Faz sentido criar mais um festival de cinema em Portugal?
HT: Na Madeira faz sentido. Aliás acho que a ilha é a localização ideal para ter o grande festival de cinema de Portugal. Tem as condições próprias em termos de logística, de beleza e de clima. É um destino turístico por excelência. Conheço os outros festivais que se realizam ao nível nacional e não tem rigorosamente nada a ver, o luso-brasileiro, o do Fundão, o Avanca e o Vila do Conde, que já existem e compara-los com o da Madeira. Só o Fantasporto, com mais de 30 anos, tem um grande renome lá fora. O conceito de ilha é romântico. Eu acho que é muito mais apelativo e atractivo para as pessoas quererem ir até uma região turística ver um festival de cinema e participar nele.
A ideia de criar um festival de cinema na Madeira assentou de certa forma, na falta de oferta cinematográfica na ilha, completamente subjugada pelo cinema americano?
HT: Foi basicamente esse o motivo que nos levou a criar o festival. As salas comercias apenas mostravam e mostram o que eu chamo o fast food de Hollywood e é preciso contrapor toda essa oferta. É necessário mostrar as pessoas que há produções fantásticas europeias, mesmo aqui ao lado. Esse de facto é o interesse de oferecer ao público madeirense o contraste daquilo a que estão habituados. Acoplado a essa vertente, temos a componente turística que é muito interessante se for devidamente trabalhada, quer dizer apoiada.
Como director de um festival que já vistes muito cinema, o que notas em termos de produção nacional cinematográfica, há uma melhoria, uma evolução, ou ainda muito trabalho por fazer?
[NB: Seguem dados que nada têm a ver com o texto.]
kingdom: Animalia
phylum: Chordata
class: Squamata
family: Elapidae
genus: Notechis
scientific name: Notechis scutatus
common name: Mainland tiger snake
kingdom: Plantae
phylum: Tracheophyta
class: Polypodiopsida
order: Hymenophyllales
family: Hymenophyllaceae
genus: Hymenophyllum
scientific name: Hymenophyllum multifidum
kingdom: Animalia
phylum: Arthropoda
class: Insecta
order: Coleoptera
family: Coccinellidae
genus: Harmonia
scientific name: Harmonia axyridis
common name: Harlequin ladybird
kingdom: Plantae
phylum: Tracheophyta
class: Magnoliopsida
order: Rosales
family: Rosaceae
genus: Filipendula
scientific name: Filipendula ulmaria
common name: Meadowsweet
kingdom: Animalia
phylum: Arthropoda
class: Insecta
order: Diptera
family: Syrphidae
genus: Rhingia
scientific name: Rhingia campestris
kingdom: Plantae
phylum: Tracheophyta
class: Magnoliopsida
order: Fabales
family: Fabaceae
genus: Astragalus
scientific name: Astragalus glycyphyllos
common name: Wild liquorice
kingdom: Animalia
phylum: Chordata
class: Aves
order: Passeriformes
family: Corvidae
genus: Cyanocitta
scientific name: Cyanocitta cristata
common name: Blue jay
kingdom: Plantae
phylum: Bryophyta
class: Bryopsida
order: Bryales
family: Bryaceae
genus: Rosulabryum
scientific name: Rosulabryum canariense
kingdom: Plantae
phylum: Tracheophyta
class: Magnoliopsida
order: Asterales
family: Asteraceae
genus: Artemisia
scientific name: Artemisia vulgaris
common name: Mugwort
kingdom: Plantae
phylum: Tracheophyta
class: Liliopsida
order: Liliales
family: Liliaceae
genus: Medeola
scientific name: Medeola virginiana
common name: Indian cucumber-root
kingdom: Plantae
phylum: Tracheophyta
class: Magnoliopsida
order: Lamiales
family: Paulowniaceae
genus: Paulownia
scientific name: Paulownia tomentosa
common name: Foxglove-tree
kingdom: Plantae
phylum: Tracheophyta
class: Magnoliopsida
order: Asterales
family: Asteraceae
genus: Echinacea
HT: Eu acho uma maior meticulosidade profissional na entrega de quem o faz. Noto que o aparecimento do digital veio facilitar a vida de jovens cineastas que não conseguem nenhum tipo de apoio financeiro, seja através do instituto der cinema e audiovisual, mas que conseguem criar com um baixo orçamento bons trabalhos. Arriscam porque acreditam nos seus projectos, nas suas capacidades e de facto produzem metragens com grande qualidade e alguma notoriedade no exterior, apesar da forte opressão a que são sujeitos pelo marketing do cinema americano que não deixa nenhum espaço para a colocação do cinema português em salas. Acho que as televisões deveriam apoiar mais. Houve uma altura em que a SIC tinha muitas co-produções, mostrava muito cinema nacional e hoje em dia não é assim tanto. Nota-se um retrocesso. Frequentemente aparecem produções nacionais no estrangeiro. É a partir desses festivais que surge a oportunidade de comprar os direitos de exibição desses trabalhos e isso acontece frequentemente em França, algum em Espanha e Alemanha. Tenho uma programação que não gosto de destacar. Gosto de fazer referências e nas curtas-metragens vão ter um filme o North Atlantic, que é uma co-produção entre Inglaterra e Portugal, o realizador é madeirense, o Bernardo Nascimento, que eu acho completamente delicioso. É um filme muito bem feito e que anda a colher um sucesso enorme nos grandes festivais mundiais. Foi premiado nos EUA. Isto mostra o quê? Que é possível criar um projecto com grande qualidade, com base numa notícia real, escrever um roteiro e com muita dedicação e pouco dinheiro fazer um grande filme.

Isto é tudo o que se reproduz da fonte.